Upton Sinclair, a progressive “muckraker” in the early 20th century, made no secret of the fact that his expose of the meatpacking industry, “The Jungle,” was an attempt at jump-starting reform. “I aimed at the public’s heart, and by accident I hit it in the stomach,” he wrote later.
In the same vein today, news outlets across the political spectrum, from the U.S ‘The National Review’ to ‘Mother Jones’, from ‘Fox News’ to MSNBC, are considered to be journalism — albeit delivered from a distinct vantage point.

Add into the mix the rise of blogging and social media, which permit anyone with an internet connection to use the term “journalist” and be immediately and globally amplified, and the result has been ambiguity about who is a journalist and who isn’t at the moment as Bauder has also noted, in the circumstances. In that environment, Assange, too, presents an ambiguous image.

“I had trouble seeing him as a journalist from the start,” said Columbia University journalism professor Todd Gitlin, a frequent writer about the media. “But he certainly was a publisher. It turns out he was not just any old publisher, he was a publisher with a distinct angle. And his angle is anti-democratic.”

Certainly Assange, a prickly personality who may never be forgiven by many Democrats for WikiLeaks’ role in the 2016 election, doesn’t cut a sympathetic figure. Does that disqualify him from the mantle of journalist, though? The answer again is blowing in the wind.
‘Between Journalism and cyber-leak crime’

As the critical ‘The New York Times leader has succinctly noted, ‘The government charged Julian Assange, founder of WikiLeaks, not with publishing classified government information, but with stealing it, skirting — for now — critical First Amendment question’.

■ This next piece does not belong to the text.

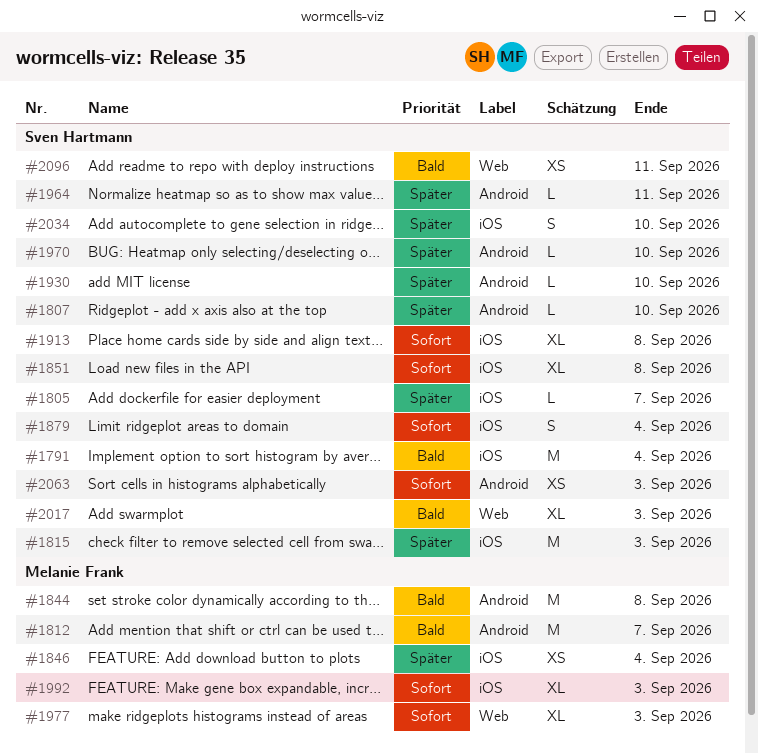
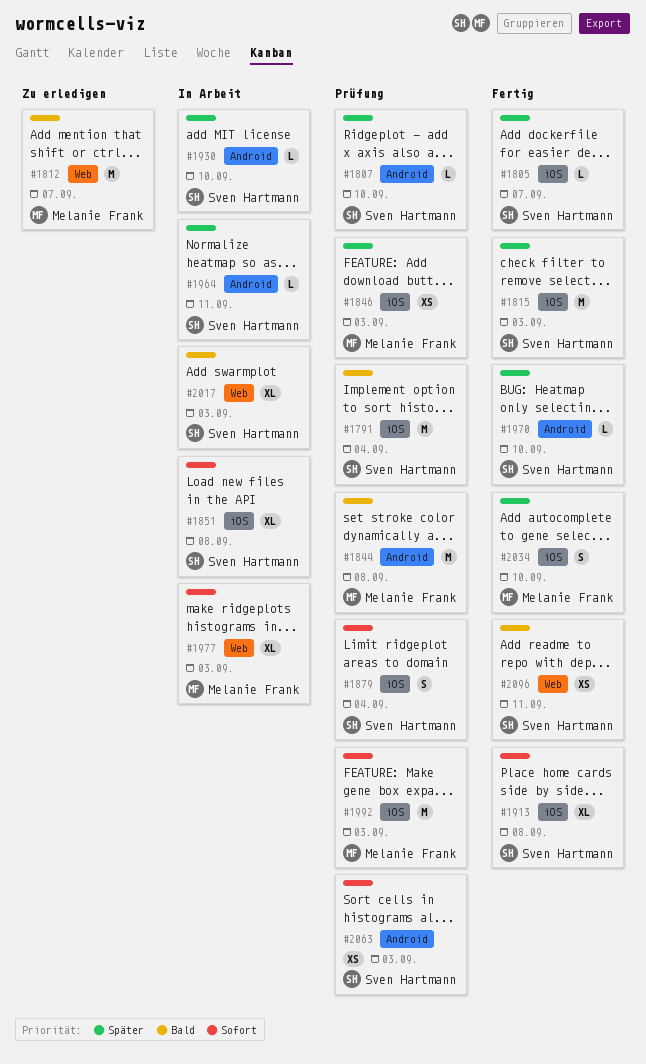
#1812, label: Android -> Web
#1846, due: Sep 4 -> Sep 3
#1992, estimate: XL -> M
#2034, owner: Sven Hartmann -> Melanie Frank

The worry now is that the arrest of the unusual publisher, Assange may have ended one strange saga, but it may have also opened a legal drama that is likely to stretch over many years and could probe uncharted areas of press freedoms and national security in the West and indeed most democratic nations in the digital era as the NYT too has artfully observed. There are good reasons to be watchful as the case unfolds. The -47-year-old Australian, had spent almost seven years holed up in the Ecuadorean Embassy, initially to avoid arrest by Swedish authorities in a sexual assault investigation that has since been dropped, then British charges of skipping bail. But extradition to the United States was what Mr. Assange really feared. Just like the biblical Job, what he feared most is what may happen to him no thanks to the strongmen.

The Obama administration was cautious in pursuing Mr. Assange because WikiLeaks was essentially involved in investigative work common to a free press as some of the then president’s men have noted. But the Trump administration saw Mr. Assange and Wikileaks as targets as soon as it took office.

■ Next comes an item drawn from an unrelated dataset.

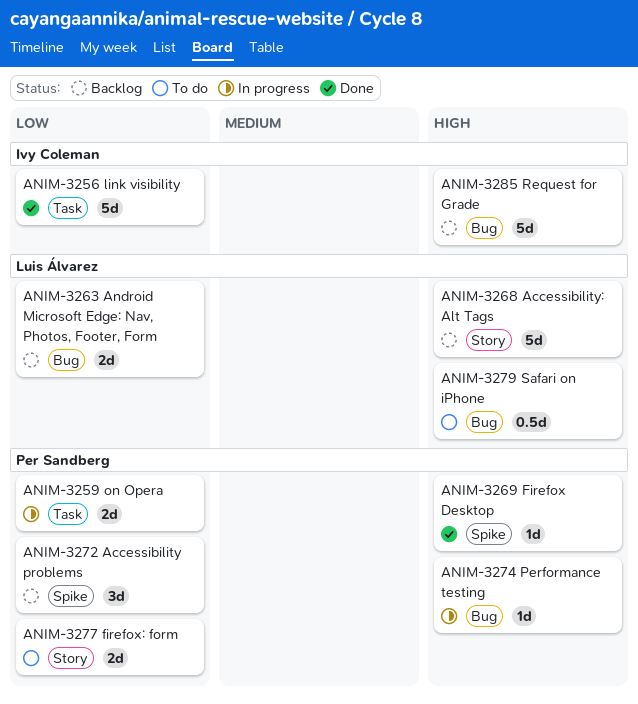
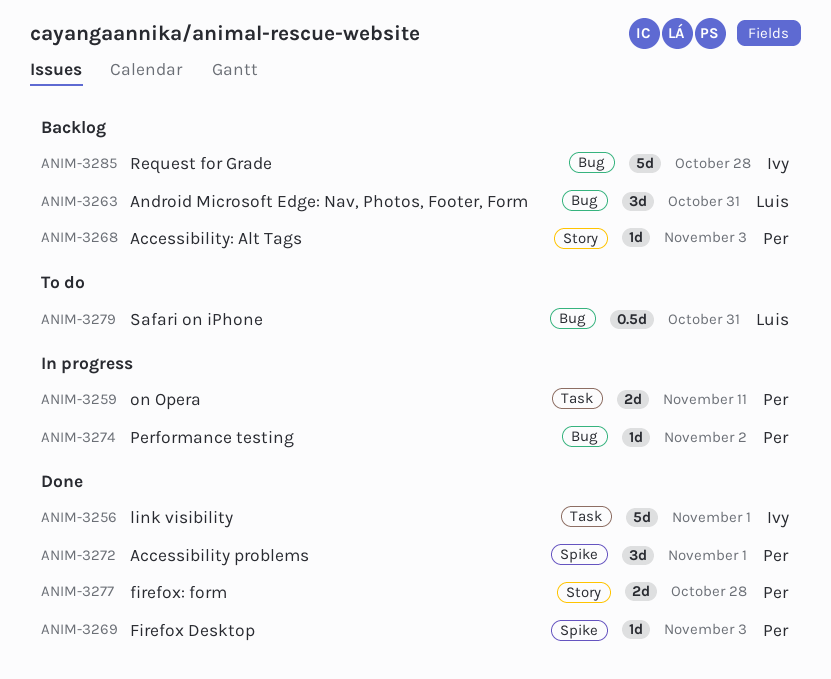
ANIM-3263, estimate: 2d -> 3d
ANIM-3268, owner: Luis Álvarez -> Per Sandberg
ANIM-3268, estimate: 5d -> 1d
ANIM-3272, status: Backlog -> Done
ANIM-3277, status: To do -> Done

President Trump reportedly loved WikiLeaks in 2016 when it was embarrassing top officials of the Clinton campaign. Two years ago, as director of the C.I.A., Mike Pompeolabelledthe same WikiLeaks “a nonstate hostile intelligence service” after it released a cache of CIA hacking tools.
Doubtless, the WikiLeaks saga has raised contextual issues in national security and press freedom. The case of Mr. Assange, who emerged noisily as a computer hacker, illuminates the conflict of freedom and harm in the new technologies. That can help draw a sharp line between legitimate journalism and dangerous cybercrime. Specifically,in the United States, the Assange case too can become a useful source on how Russia allegedly orchestrated its attacks on the Clinton campaign.

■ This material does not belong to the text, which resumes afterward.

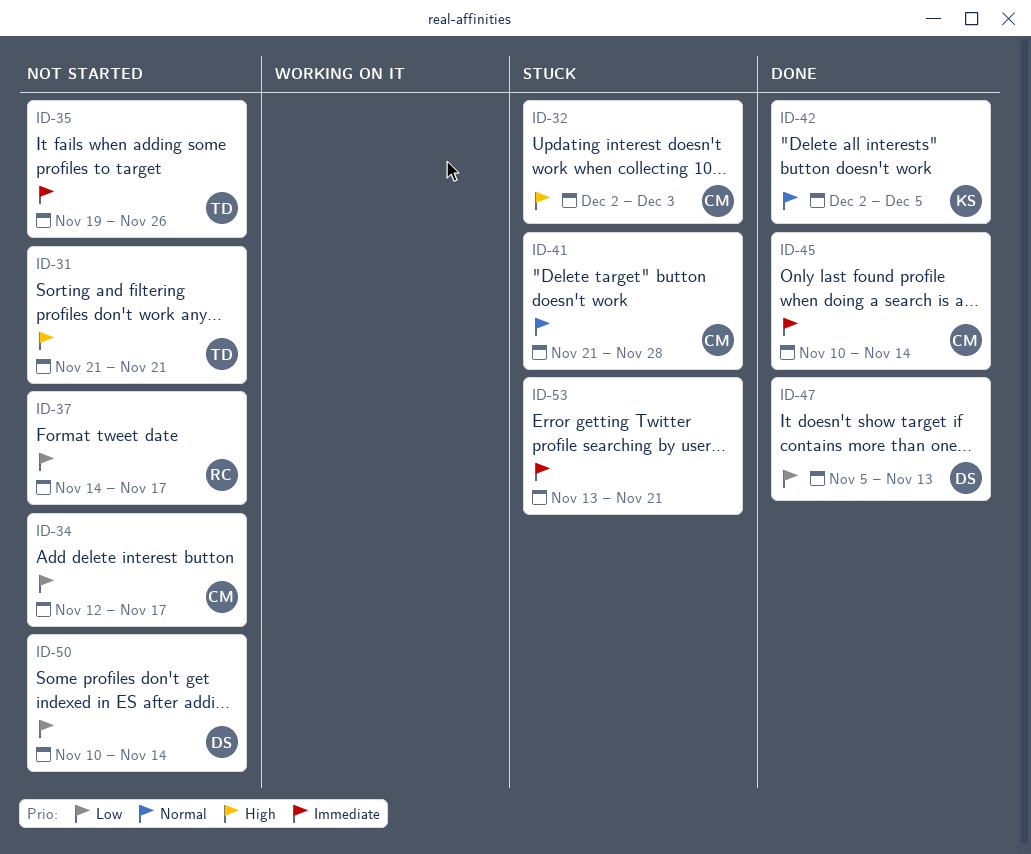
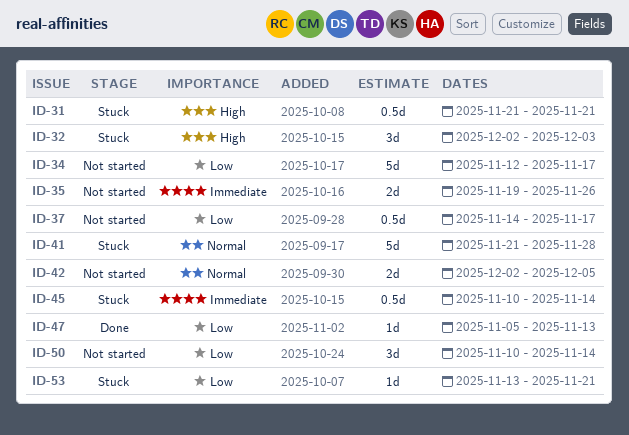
ID-31, status: Not started -> Stuck
ID-42, status: Done -> Not started
ID-45, status: Done -> Stuck
ID-53, priority: Immediate -> Low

In the main, the U.S government has begun well by charging Mr. Assange with a specific and indisputable crime. But civil society organisations (CSOs) should be watchful in several developing countries where strongmen may wake up someday soon and begin to charge investigative and data journalists with cyber crimes for purely journalistic legworks that they claim threaten national security. African leaders and their reputation managers should study this WikiLeaks complications well so that they do not have conceptual misunderstanding between investigative,public service journalism and cyber-leak platform, which involves cryptography and virtual drop boxes – that has become an indisputable ‘crime’ of Mr. Assange.